Sampling and Quasi-Sampling in Rotation Invariant Paley-Wiener Spaces

Abstract

The rotation-invariant Paley-Wiener space PW _B with \(B = \overline {K_r (0)} {\text{ }} \subset {\text{ }}\mathbb{R}^n \) is decomposed into a direct orthogonal sum of rotation-invariant subspaces H _k (B), k ∈ ℕ₀. An orthonormal basis \(B_k : = \left\{ {v \in \mathbb{N},j = 1,...,a_k } \right\}\) for each of these subspaces, and hence for PWB _B , is constructed. The associated expansion of f ∈ PW _B is given by

$$f(x) = \mathop \sum \limits_{k = 0}^\infty \mathop \sum \limits_{v = 1}^\infty \mathop \sum \limits_{j = 1}^{a_k } c_{k,v} \left\{ {\int {_{s^{n - 1} } f(r_{k,v} u} )\psi _{v,j}^{(k)} (r_{k,v} u)d\sigma _{n - 1} (u)} \right\}\psi _{v,j}^{(k)} (x),$$

where S ^n-1 is the unit sphere in ℝⁿ. Here the numbers r _k,v > 0 and c _k,v ∈ ℝ are independent of f.
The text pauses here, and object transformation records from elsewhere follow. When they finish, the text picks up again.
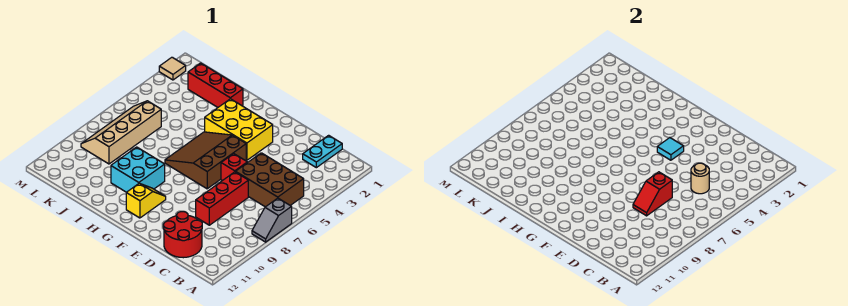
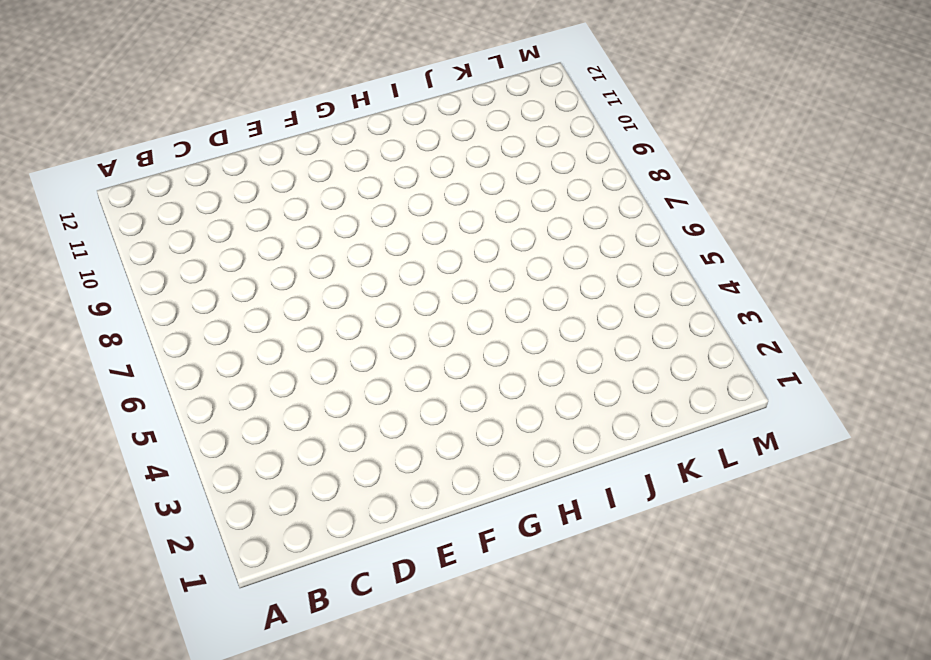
none -> grey slope A7:A8 level 1 top 7
none -> brown brick B5:D6 level 1
none -> cyan plate C1:C2 level 1

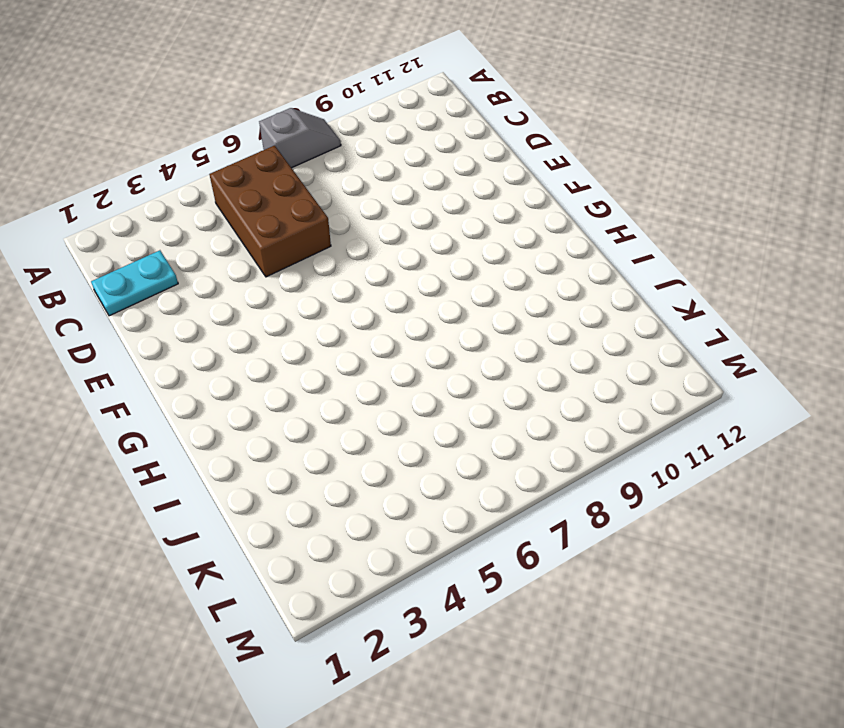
none -> red round brick C11:D12 level 1
none -> red brick D7:D9 level 1
none -> red brick E6 level 1

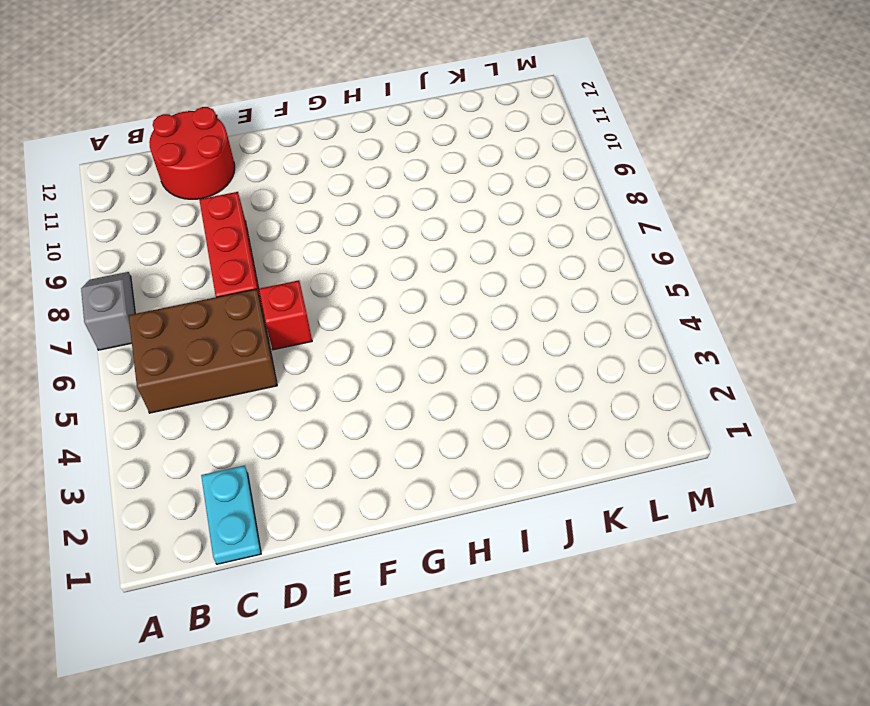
none -> yellow brick F3:H4 level 1
none -> brown slope F5:H7 level 1 top F
none -> yellow slope G10:G11 level 1 top 11

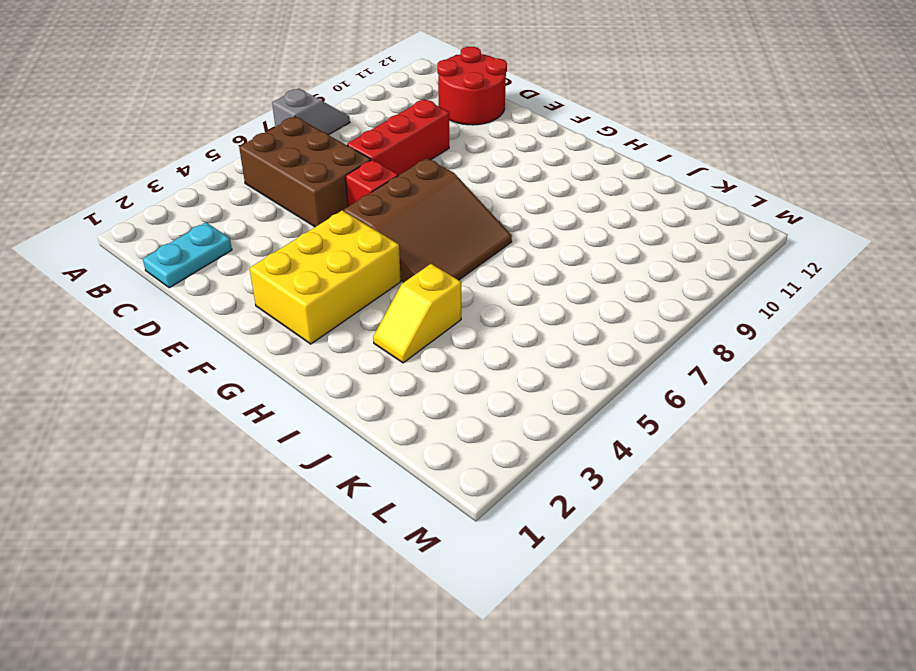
yellow brick F2:G4 level 1 -> yellow brick F3:H4 level 1
yellow slope I3:I4 level 1 top 4 -> yellow slope G10:G11 level 1 top 11
none -> cyan brick H9:I10 level 1
none -> red brick I2:K2 level 1
none -> tan slope K6:L9 level 1 top K

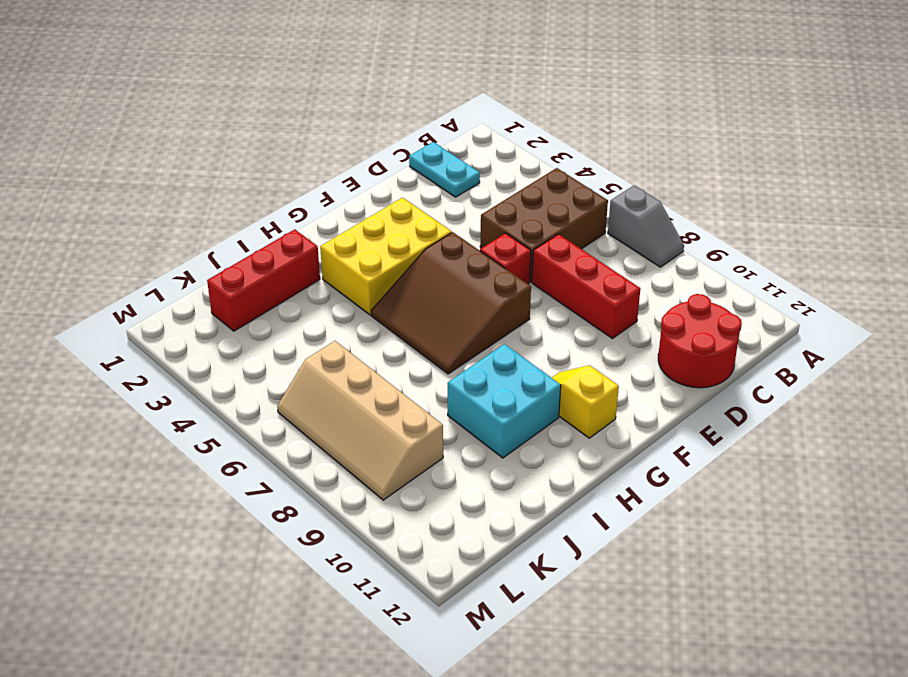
none -> tan tile M2 level 1
none -> tan round brick C5 level 2
none -> red slope D7:D8 level 2 top 7

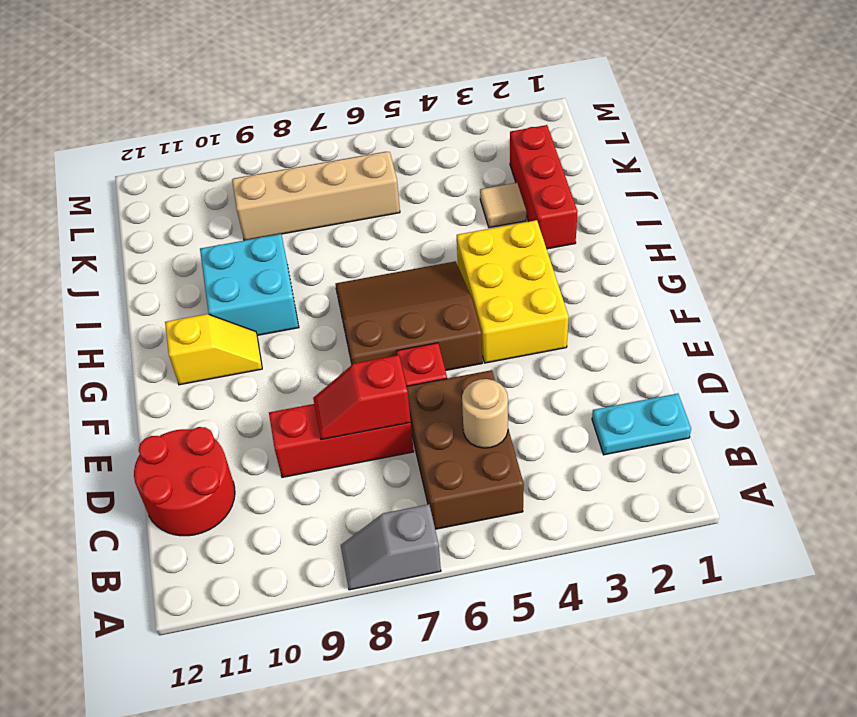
tan tile J3 level 1 -> tan tile M2 level 1
none -> cyan tile F4 level 2

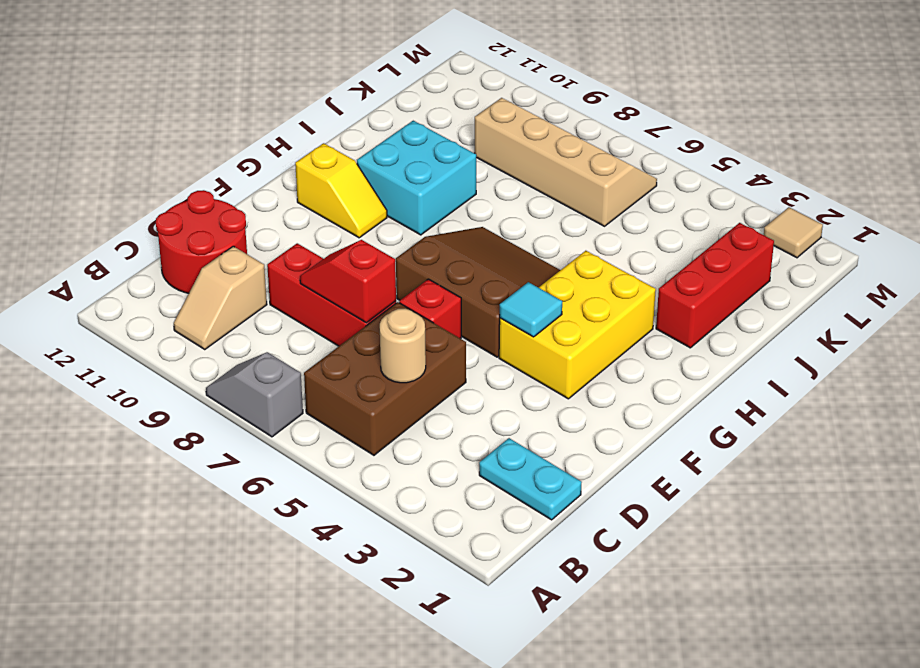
tan slope B10:C10 level 1 top C -> none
For such an expansion, which could be called ?quasi-sampling expansion? only information of f on the discrete set of spheres r _k,v S ^n-1 is needed. For n = 1 this is essentially Shannon’s sampling theorem.

By means of the above expansion we derive sampling theorems for the subspaces

$$\mathop \oplus \limits_{k \in J} H_k (B) \subset PW_B {\text{ }}(J \subset \mathbb{N}_0 ,\left| J \right| < \infty )$$

of the form \( f\left( x \right) = \mathop \sum \limits_{k \in J} \mathop \sum \limits_{v = 1}^\infty R_v^{\left( k \right)}\left( {\left| x \right|} \right)\mathop \sum \limits_{\mu = 1}^N f\left( {{r_{k,v}}t_\mu ^{k,v}} \right)Y_\mu ^{k,v}\left( {\frac{x}{{\left| x \right|}}} \right) \) with \( t_\mu ^{\left( {k,v} \right)}{\text{ }} \in {S^{n - 1}} \), radial functions \( R_v^{\left( k \right)}:\left( {0,\infty } \right) \to \mathbb{C} \) and spherical function Y ^(k,v)_μ : S ^n-1 → ℂ. These expansions show the spherical symmetry of the inderlying spaces. For J = {0} one obtains a sampling theorem for the space H₀(B) of radial Paley-Wiener functions, which can also be deduces from Kramer’s lemma.